Rubio case might intensify debate on insanity defense

The retrial of John Allen Rubio has raised interest throughout the Rio Grande Valley that goes beyond a voyeur’s attraction to the horrific strangulation and decapitation of one’s own children. The 2003 crime brought so many issues to the public’s consciousness that many have found it compelling.

The first issue is the three victims’ ages — 2 months, 1 year, and 3 years — which endeared them to many people who never knew them, but who knew children so young are innocent and completely dependent on their parents. Some might have thought of their own infants, and the pleasure of holding children who are just beginning their lives.

Other circumstances revealed in the case also attract attention, such as information that the Rubio and the children’s mother, Angela Camacho, stopped to have sex during their crimes.

We saw the horrid conditions under which the destitute family lived.

We also learned that they talked of hearing voices, of drug use and prostitution. Defense attorneys have used that to try to convince jurors that the couple didn’t have the mental capacity to understand their actions.

The defense hasn’t worked. Camacho was sentenced in 2005 to life in prison, and on Monday a second jury found Rubio guilty of capital murder.

He was convicted in 2003 and sentenced to death, but an appeals court in 2007 ordered a new trial because defense attorneys weren’t able to cross-examine Camacho, whose taped testimony was used against Rubio.

The jurors are now hearing evidence to determine whether or not they will recommend execution, as the previous panel had.

Insanity pleadings are complicated in Texas.

Defense attorneys tried unsuccessfully to convince the court that Rubio was insane and couldn’t understand the proceedings or assist in his own defense.

After he was found competent to stand trial, his defenders sought to show that sniffing paint and other drug use had made him insane at the time of the crimes.

Texas’ Code of Criminal Procedure however, doesn’t allow temporary insanity or intoxication by drugs that were taken voluntarily to mitigate a person’s behavior.

It can, however, be used when considering a sentence.

Several other states are just as rigid against insanity pleas; their numbers grew after John Hinckley Jr. successfully used it in his federal trial for shooting President Reagan. Federal codes remain more lenient toward insanity pleas.

Many people see this as an injustice, saying that even if voluntary drug use created the conditions under which a person committed a crime, the inability to know right from wrong at the time of the crime still should be considered. Our state lawmakers have debated bills on the issue, but so far have chosen not to allow greater use of the temporary insanity defense.
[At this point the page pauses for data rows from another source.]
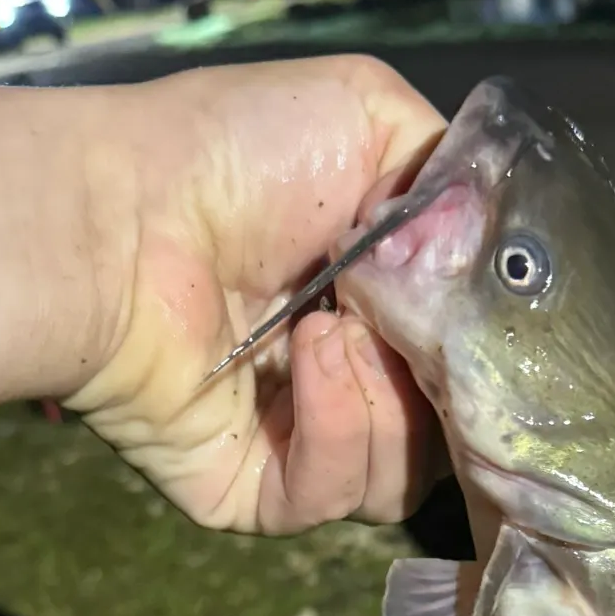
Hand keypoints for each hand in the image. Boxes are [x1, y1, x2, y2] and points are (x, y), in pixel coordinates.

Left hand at [63, 55, 449, 533]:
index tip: (488, 321)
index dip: (487, 353)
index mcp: (375, 305)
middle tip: (411, 324)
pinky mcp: (250, 492)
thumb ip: (457, 182)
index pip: (465, 364)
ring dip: (389, 404)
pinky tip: (306, 361)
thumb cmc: (233, 156)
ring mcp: (295, 442)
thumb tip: (494, 255)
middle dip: (446, 382)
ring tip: (334, 330)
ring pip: (401, 480)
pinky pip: (331, 499)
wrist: (120, 215)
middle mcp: (343, 382)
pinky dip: (337, 433)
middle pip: (448, 434)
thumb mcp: (372, 116)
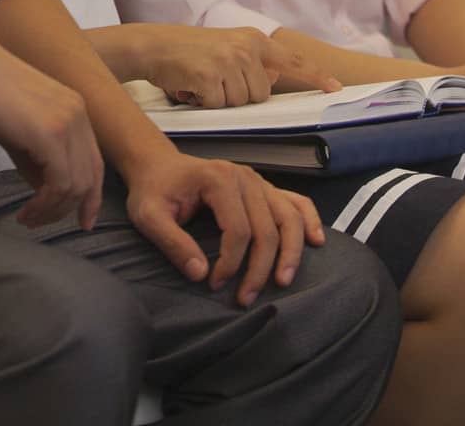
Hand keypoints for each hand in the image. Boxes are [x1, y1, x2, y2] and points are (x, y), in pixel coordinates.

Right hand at [0, 29, 104, 228]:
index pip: (95, 163)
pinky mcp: (50, 134)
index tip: (80, 221)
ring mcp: (67, 124)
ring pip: (77, 186)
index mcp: (76, 111)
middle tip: (40, 223)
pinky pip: (60, 183)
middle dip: (69, 210)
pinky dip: (45, 205)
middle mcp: (79, 116)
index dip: (91, 197)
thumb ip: (39, 161)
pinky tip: (26, 211)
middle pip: (91, 178)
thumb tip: (45, 194)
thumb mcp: (22, 131)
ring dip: (53, 211)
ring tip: (28, 218)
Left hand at [124, 150, 323, 304]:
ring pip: (289, 217)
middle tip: (245, 298)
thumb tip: (200, 274)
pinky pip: (296, 201)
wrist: (158, 165)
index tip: (213, 283)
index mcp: (219, 179)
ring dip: (291, 253)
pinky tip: (316, 242)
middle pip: (267, 229)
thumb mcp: (148, 216)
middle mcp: (245, 176)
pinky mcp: (264, 188)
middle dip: (259, 269)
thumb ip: (172, 244)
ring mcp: (258, 181)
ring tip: (283, 282)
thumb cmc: (153, 190)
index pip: (238, 230)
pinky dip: (309, 220)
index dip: (230, 263)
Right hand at [140, 24, 340, 107]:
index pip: (293, 60)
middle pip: (261, 94)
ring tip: (202, 82)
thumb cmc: (190, 50)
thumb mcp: (227, 48)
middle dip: (240, 95)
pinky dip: (204, 102)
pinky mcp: (210, 76)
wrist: (155, 46)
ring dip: (221, 100)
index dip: (315, 76)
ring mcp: (228, 61)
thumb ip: (252, 62)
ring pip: (241, 103)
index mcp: (253, 39)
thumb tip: (273, 79)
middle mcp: (245, 48)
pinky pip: (219, 106)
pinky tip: (192, 87)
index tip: (336, 87)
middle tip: (216, 80)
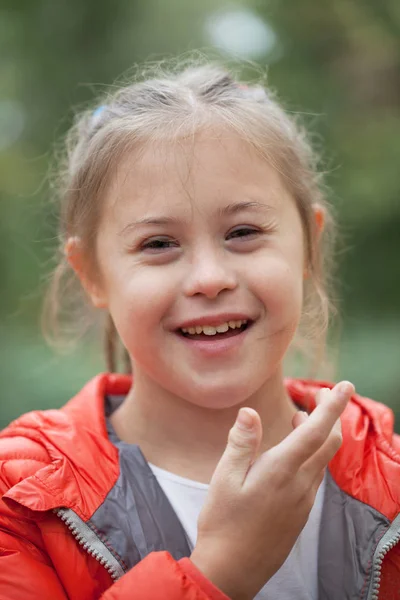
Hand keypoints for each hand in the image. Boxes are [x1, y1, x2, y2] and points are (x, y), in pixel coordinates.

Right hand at [190, 381, 353, 599]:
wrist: (233, 570)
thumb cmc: (223, 522)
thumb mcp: (224, 478)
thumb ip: (241, 443)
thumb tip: (250, 412)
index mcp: (281, 470)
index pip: (316, 430)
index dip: (333, 406)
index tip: (345, 386)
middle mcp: (300, 484)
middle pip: (329, 442)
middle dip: (331, 414)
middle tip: (321, 395)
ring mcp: (304, 500)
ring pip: (323, 459)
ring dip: (321, 434)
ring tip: (301, 417)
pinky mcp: (301, 512)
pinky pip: (315, 475)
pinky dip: (313, 454)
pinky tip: (294, 453)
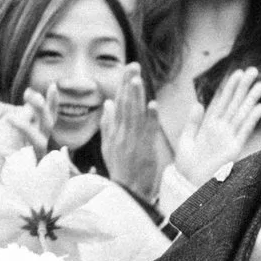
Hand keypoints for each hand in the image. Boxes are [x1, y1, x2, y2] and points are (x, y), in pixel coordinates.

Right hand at [98, 72, 168, 207]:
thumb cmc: (120, 170)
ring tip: (137, 80)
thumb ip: (108, 124)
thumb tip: (108, 104)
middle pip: (125, 106)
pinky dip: (150, 119)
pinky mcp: (144, 151)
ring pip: (134, 116)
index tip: (128, 69)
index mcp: (113, 132)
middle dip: (128, 85)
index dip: (123, 86)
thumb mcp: (108, 147)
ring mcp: (132, 143)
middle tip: (132, 66)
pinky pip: (147, 132)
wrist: (126, 193)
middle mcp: (121, 135)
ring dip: (136, 97)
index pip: (119, 104)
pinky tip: (152, 105)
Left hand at [170, 63, 260, 191]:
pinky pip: (244, 131)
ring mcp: (229, 138)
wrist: (187, 184)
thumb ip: (192, 122)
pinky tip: (259, 107)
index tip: (238, 73)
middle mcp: (222, 129)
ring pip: (241, 114)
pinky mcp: (233, 149)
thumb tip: (198, 104)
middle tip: (253, 70)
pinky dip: (251, 119)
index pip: (223, 101)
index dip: (230, 87)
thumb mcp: (186, 140)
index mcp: (210, 125)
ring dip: (251, 99)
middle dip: (244, 87)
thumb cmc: (186, 165)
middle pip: (235, 104)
It could come up again when the Legislature meets again in January.

Should people have greater freedom to claim in Texas courts that they didn’t know what they were doing at the time of a crime, even though they appear sane at the time of their trial? Would it have mattered in Rubio’s case? In the seven years since these children’s slayings, people have been split on the issue.

Regardless of current law, or any changes that might be made, we can expect that debate to continue long after this trial is over.